In recent weeks, a lot has been written about the problematic media coverage of the war between Hamas and Israel. Richard Landes mentions many of the relevant articles in a thorough overview published at The American Interest, where he focuses on “The Media’s Role in Hamas’ War Strategy” and argues that “Hamas shows full cognizance of the media’s importance.” As Landes rightly emphasizes, the terror group has even “issued detailed directions to Gazan ‘social media activists’” and it is hard to imagine that the local “fixers” on whom foreign journalists working in Gaza rely would feel free to ignore what Landes calls the “Hamas media protocols.”

The media coverage we have seen largely confirms that Hamas got what it wanted: lots of images and reports about the suffering of Gaza’s civilians; barely a sighting or a mention of Hamas fighters and their use of civilian neighborhoods – including UN facilities, hospitals and mosques – to launch rockets and conceal their weapons. Likewise, the media have largely ignored the hundreds of Hamas rockets that have fallen short and have obviously caused damage and casualties.
However, by now the Foreign Press Association has protested “the blatant, incessant, forceful and unorthodox methods employed by the Hamas authorities and their representatives against visiting international journalists in Gaza over the past month.” But it seems not everyone agrees that this protest is justified: Ha’aretz has published a lengthy report that cites several journalists claiming that Hamas “didn’t censor” the foreign media reporting from Gaza. Interestingly, most of the journalists interviewed by Ha’aretz “asked to remain anonymous.”
The views expressed by one of these anonymous journalists are arguably particularly interesting, because they show that even without any interference from Hamas, some reporters may have been all too willing to deliver what Hamas wanted. Ha’aretz cites a “reporter with 30 years experience in hot spots worldwide” who indignantly claimed that “Israel wants reporters to write about the conflict as it conceived it, as a security problem framed by the IDF,” whereas journalists generally prefer to focus on the “humanitarian impact of conflict.”
It may well be true that this is the general preference of most journalists, though it seems that most journalists also prefer to make an exception for Israel: whenever Israel is forced to defend itself against the terror groups on its borders, the foreign media devote very little attention to the toll these campaigns take on Israeli civilians, preferring instead to show heavily armed Israeli soldiers and tanks. Indeed, all too often, the price Israeli society pays for combatting the ever present threat of heavily armed terror groups that resemble well equipped and organized armies is belittled in the media where the “if it bleeds, it leads”-rule combines with the quest for a mindlessly mechanistic “balance” to produce ruminations about a “disproportionate” casualty count that shows too few dead Jews to warrant much empathy. And as Navi Pillay, the United Nations High Commissioner for Human Rights has so preposterously demonstrated, Israel’s enormous investments in defensive measures can even be presented as putting Hamas at a most unfair disadvantage.

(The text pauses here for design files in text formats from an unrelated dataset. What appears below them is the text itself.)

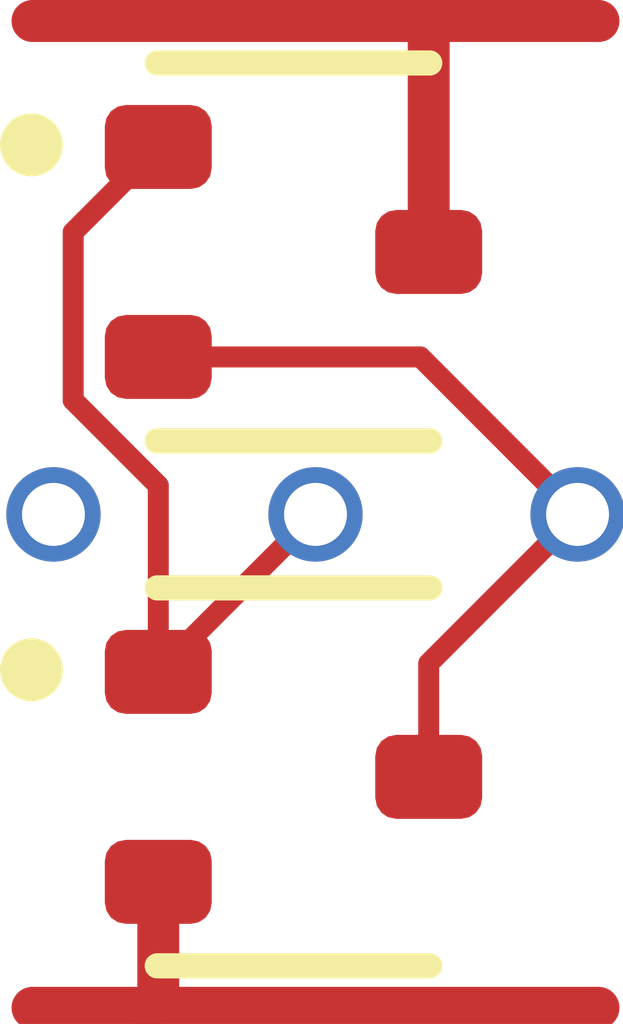
<source format=kicad_pcb>
(kicad_pcb
	(version 20241229)
	(generator "pcbnew")
	(generator_version "9.0")
	(general
		(thickness 1.6)
		(legacy_teardrops no)
	)
	(paper "A4")
	(layers
		(0 "F.Cu" signal)
		(2 "B.Cu" signal)
		(9 "F.Adhes" user "F.Adhesive")
		(11 "B.Adhes" user "B.Adhesive")
		(13 "F.Paste" user)
		(15 "B.Paste" user)
		(5 "F.SilkS" user "F.Silkscreen")
		(7 "B.SilkS" user "B.Silkscreen")
		(1 "F.Mask" user)
		(3 "B.Mask" user)
		(17 "Dwgs.User" user "User.Drawings")
		(19 "Cmts.User" user "User.Comments")
		(21 "Eco1.User" user "User.Eco1")
		(23 "Eco2.User" user "User.Eco2")
		(25 "Edge.Cuts" user)
		(27 "Margin" user)
		(31 "F.CrtYd" user "F.Courtyard")
		(29 "B.CrtYd" user "B.Courtyard")
		(35 "F.Fab" user)
		(33 "B.Fab" user)
		(39 "User.1" user)
		(41 "User.2" user)
		(43 "User.3" user)
		(45 "User.4" user)
	)
	(setup
		(pad_to_mask_clearance 0)
		(allow_soldermask_bridges_in_footprints no)
		(tenting front back)
		(pcbplotparams
			(layerselection 0x00000000_00000000_55555555_5755f5ff)
			(plot_on_all_layers_selection 0x00000000_00000000_00000000_00000000)
			(disableapertmacros no)
			(usegerberextensions no)
			(usegerberattributes yes)
			(usegerberadvancedattributes yes)
			(creategerberjobfile yes)
			(dashed_line_dash_ratio 12.000000)
			(dashed_line_gap_ratio 3.000000)
			(svgprecision 4)
			(plotframeref no)
			(mode 1)
			(useauxorigin no)
			(hpglpennumber 1)
			(hpglpenspeed 20)
			(hpglpendiameter 15.000000)
			(pdf_front_fp_property_popups yes)
			(pdf_back_fp_property_popups yes)
			(pdf_metadata yes)
			(pdf_single_document no)
			(dxfpolygonmode yes)
			(dxfimperialunits yes)
			(dxfusepcbnewfont yes)
			(psnegative no)
			(psa4output no)
			(plot_black_and_white yes)
			(sketchpadsonfab no)
			(plotpadnumbers no)
			(hidednponfab no)
			(sketchdnponfab yes)
			(crossoutdnponfab yes)
			(subtractmaskfromsilk no)
			(outputformat 1)
			(mirror no)
			(drillshape 1)
			(scaleselection 1)
			(outputdirectory "")
		)
	)
	(net 0 "")
	(net 1 "Y")
	(net 2 "GND")
	(net 3 "A")
	(net 4 "VDD")
	(footprint "Package_TO_SOT_SMD:SOT-523" (layer "F.Cu") (at 1.145 1.05))
	(footprint "Package_TO_SOT_SMD:SOT-523" (layer "F.Cu") (at 1.145 3.55))
	(via
		(at 0 2.3)
		(size 0.45)
		(drill 0.3)
		(layers "F.Cu" "B.Cu")
		(net 0)
		(uuid "cf58a784-58fd-4933-ad69-4a84398bcb39")
	)
	(segment
		(start 1.75 1.55)
		(end 2.5 2.3)
		(width 0.1)
		(layer "F.Cu")
		(net 1)
		(uuid "2f4c792a-a811-48ca-833e-d571da441d29")
	)
	(segment
		(start 1.79 3.01)
		(end 1.79 3.55)
		(width 0.1)
		(layer "F.Cu")
		(net 1)
		(uuid "543f0756-1870-451d-aa42-586837863c70")
	)
	(segment
		(start 2.5 2.3)
		(end 1.79 3.01)
		(width 0.1)
		(layer "F.Cu")
		(net 1)
		(uuid "bc540697-009c-4ec1-8b31-8d00e18a5065")
	)
	(segment
		(start 0.5 1.55)
		(end 1.75 1.55)
		(width 0.1)
		(layer "F.Cu")
		(net 1)
		(uuid "fc0b4a4a-8c44-4556-934a-806afc045458")
	)
	(via
		(at 2.5 2.3)
		(size 0.45)
		(drill 0.3)
		(layers "F.Cu" "B.Cu")
		(net 1)
		(uuid "c6749a41-196b-4031-b8ab-59e6a28f0f0d")
	)
	(segment
		(start -0.1 4.65)
		(end 0.45 4.65)
		(width 0.2)
		(layer "F.Cu")
		(net 2)
		(uuid "1ce224b2-db3a-4ca7-a6dc-8e84f8bae003")
	)
	(segment
		(start 0.5 4.6)
		(end 0.5 4.05)
		(width 0.2)
		(layer "F.Cu")
		(net 2)
		(uuid "84291d9f-4728-4426-8210-108507535b71")
	)
	(segment
		(start 0.45 4.65)
		(end 2.6 4.65)
		(width 0.2)
		(layer "F.Cu")
		(net 2)
		(uuid "bc0da4f5-3a62-4376-9688-b175a926eab1")
	)
	(segment
		(start 0.45 4.65)
		(end 0.5 4.6)
		(width 0.2)
		(layer "F.Cu")
		(net 2)
		(uuid "f0a8dfb6-2284-458a-8325-7d8d295c1434")
	)
	(segment
		(start 0.094 0.956)
		(end 0.094 1.756189)
		(width 0.1)
		(layer "F.Cu")
		(net 3)
		(uuid "1e6f5710-2894-464c-8362-53f0fda84506")
	)
	(segment
		(start 0.5 3.05)
		(end 1.25 2.3)
		(width 0.1)
		(layer "F.Cu")
		(net 3)
		(uuid "37e48463-9b43-4390-a17f-2a645f4f2023")
	)
	(segment
		(start 0.5 0.55)
		(end 0.094 0.956)
		(width 0.1)
		(layer "F.Cu")
		(net 3)
		(uuid "4415ed49-13fd-4d16-b2f4-8b7feb8b0c74")
	)
	(segment
		(start 0.094 1.756189)
		(end 0.5 2.162189)
		(width 0.1)
		(layer "F.Cu")
		(net 3)
		(uuid "8c782979-e82d-422f-b307-6302c0134ed0")
	)
	(segment
		(start 0.5 2.162189)
		(end 0.5 3.05)
		(width 0.1)
		(layer "F.Cu")
		(net 3)
		(uuid "c29a493f-4fd6-474a-8fb9-7df0ae48f822")
	)
	(via
		(at 1.25 2.3)
		(size 0.45)
		(drill 0.3)
		(layers "F.Cu" "B.Cu")
		(net 3)
		(uuid "b981b1bc-19cf-4c82-886c-897e717669c6")
	)
	(segment
		(start 1.79 1.05)
		(end 1.79 0.01)
		(width 0.2)
		(layer "F.Cu")
		(net 4)
		(uuid "60deb88d-71ca-4c90-be43-1df62986a8cc")
	)
	(segment
		(start 2.6 -0.05)
		(end -0.1 -0.05)
		(width 0.2)
		(layer "F.Cu")
		(net 4)
		(uuid "af92dbfc-17d3-44dc-85e9-7187608089f5")
	)
	(segment
		(start 1.79 0.01)
		(end 1.8 0)
		(width 0.1)
		(layer "F.Cu")
		(net 4)
		(uuid "f3a796d2-78e4-4ab1-b6fa-003139d2e704")
	)
	(embedded_fonts no)
)

</source>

But the veteran journalist cited by Ha’aretz made the perhaps most revealing statement when s/he declared: “I personally chose not to speak to Hamas mouthpieces because I hold Hamas propaganda in as much contempt as that of Netanyahu.”

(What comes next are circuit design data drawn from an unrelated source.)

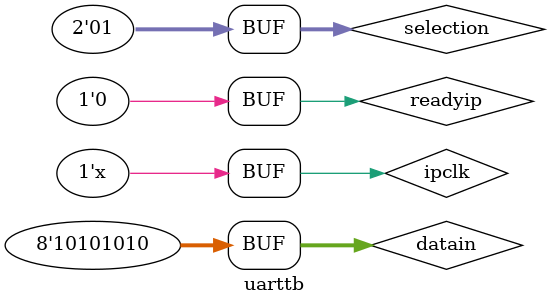
<source format=v>
`include "uart_baud.v"
`include "uarttransmitter.v"
`include "uartreceiver.v"
module uart ( tx , datain , ipclk , readyop , data , selection , readyip ) ;
output tx , readyop ;
output [7:0] data ;
input ipclk ;
input [7:0] datain ;
input [1:0] selection ;
input readyip ;
baud_gen        x1 ( .count(count) , .ipclk(ipclk) , .selection(selection) );
uarttransmitter x2 (.tx(tx) , .datain(datain) , .ready(readyip) , .ipclk(ipclk) );
uartreceiver    x3 (.ready(readyop) , .data(data) , .rx(tx) , .ipclk(ipclk) );

endmodule 

module uarttb() ;
wire tx , readyop ;
wire [7:0] data ;
reg ipclk ;
reg [7:0] datain ;
reg [1:0] selection ;
reg readyip ;
uart u1 ( .tx(tx) , .datain(datain) , .ipclk(ipclk) , .readyop(readyop) , .data(data) , .selection(selection) , .readyip(readyip)) ;
/*
initial 
 begin
	$monitor ("time=%g,dataout=%b",$time,data);
 end
*/
initial 
	ipclk = 0 ;

always 
	#20 ipclk = ~ipclk ;

initial
 begin 
	datain    = 8'b10101010;
  	selection = 2'b01;
	readyip   = 1'b1 ;	
 end

initial 
 #500 readyip = 1'b0 ;

endmodule



</source>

Debates raging on social networks illustrate that many would be inclined to consider this a “balanced” statement. On the one hand, there is a terrorist group that keeps reaffirming the genocidal goals spelled out in its fascist charter; on the other hand, there is the prime minister of a western-style democracy – but who can tell the difference??? And if the journalists who report about the democracy trying to defend its citizens from relentless attacks by murderous jihadi terrorists can’t tell the difference, who can blame their audiences?